In June 2019, a Mumbai sessions court admitted the SFIO chargesheet naming 30 persons and entities, including the former independent directors and auditors from Deloitte and BSR & Co. It said the independent directors “remained mute spectators despite being aware of the RBI reports”.

That is a cold sentence. Defence costs alone can run into crores, paid from your personal account without adequate cover. Seasoned professionals now refuse independent seats unless they can review the company’s D&O policy wording first.

The ICICI Bank Case and Allegations of Conflict of Interest

ICICI Bank’s former CEO Chanda Kochhar was accused of misconduct in 2018, prompting probes by the CBI, ED, SEBI and the RBI. Kochhar resigned and was embroiled in years of asset attachment and legal proceedings.

This case clarified the cost of the investigation itself. A D&O policy typically covers legal defence during regulatory inquiries, even before wrongdoing is proven.
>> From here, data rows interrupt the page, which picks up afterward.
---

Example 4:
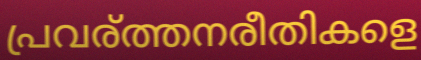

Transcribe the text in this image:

പ്രവര്ത്തനരീതികളെ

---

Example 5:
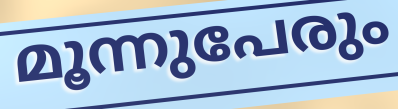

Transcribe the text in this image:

മൂന്നുപേരും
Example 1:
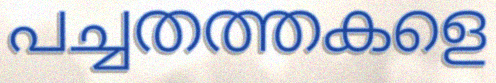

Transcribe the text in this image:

പച്ചതത്തകളെ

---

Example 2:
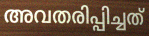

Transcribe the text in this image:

അവതരിപ്പിച്ചത്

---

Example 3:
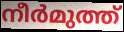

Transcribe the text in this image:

നീർമുത്ത്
If fraud is later established, those amounts must be repaid.

Three things become clear:

  • Investigation costs alone can drain personal liquidity for years
  • Coverage applies during proceedings, not after a finding of fraud
  • Reputational protection, including PR support, is often available as an extension

What Indian Boards Are Doing Differently Now

These cases didn’t just make headlines. They quietly changed how boards structure protection:

  • Side A gets dedicated limits: The D&O limit used to be shared between the company and individuals. After Satyam exhausted its limits quickly, companies now buy a separate Side A layer that protects directors when the company can’t or won’t indemnify them.
  • Run-off cover is non-negotiable: Claims often surface years after a director resigns. A 6 or 7-year extended reporting period is now standard.
  • Upfront investigation costs negotiated: Insurers want protection against civil suits, SEBI, MCA, RBI, ED, and NCLT proceedings.
  • Independent directors check the wording: They check the sum insured and proof of premium before signing up for the policy.

Where the Law Sits Now

Your company can pay D&O premiums for directors and KMPs under Section 197(13) of the Companies Act, 2013, except in cases of fraud, breach of trust or wilful default. SEBI took it further. Regulation 25(10) of LODR, effective from 1 January 2022, mandated D&O cover for independent directors of the top 1,000 listed entities.
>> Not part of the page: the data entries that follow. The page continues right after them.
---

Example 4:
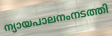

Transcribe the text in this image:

ന്യായപാലനംനടത്തി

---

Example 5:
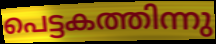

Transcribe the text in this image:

പെട്ടകത്തിന്നു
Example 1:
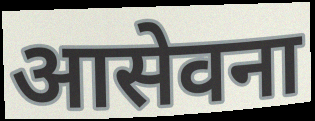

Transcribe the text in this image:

For others, the cover isn’t legally required, but the moment you take VC money, plan an IPO, or invite a senior independent director, expect it on the due diligence checklist.

What This Means for Your Next Board Meeting

The boards that survived the Satyam, IL&FS, and ICICI fallout treated D&O cover as a serious financial product, not a tick-box. Walk into your next meeting with three questions:

  1. What’s our sum insured, and when was it last benchmarked against peers?
  2. Do our independent directors have a dedicated Side A limit?
  3. How long is our run-off period, and does it cover regulatory investigations?

Getting this right needs someone who knows how Indian insurers settle these claims and where wordings quietly fail you. That’s where a specialist broker like Edify helps. We sit with Bangalore boards to structure a cover that holds up when SEBI calls, when an investor sues, or when a former director gets named in a fresh complaint.

FAQs

  1. Is D&O insurance compulsory in India?
    Not for every company. This has been made mandatory by SEBI for independent directors of the top 1,000 listed entities from 1 January 2022. For private firms, startups and SMEs, it’s voluntary but increasingly expected.
  2. Does D&O cover fraud committed by a director?
    No. Standard policies exclude proven fraud, criminal acts, and illegal personal gain. Defence costs may be advanced during proceedings but must be repaid if fraud is established.
  3. Can a former director be sued under D&O cover?
    Yes, if the wrongdoing happened while they were in office and the policy has a run-off period (usually 6 to 7 years).
  4. What are the differences between Side A, B and C?
    Side A is for directors when the company cannot indemnify them. Side B reimburses the company for indemnifying its directors. Side C covers the company in securities claims.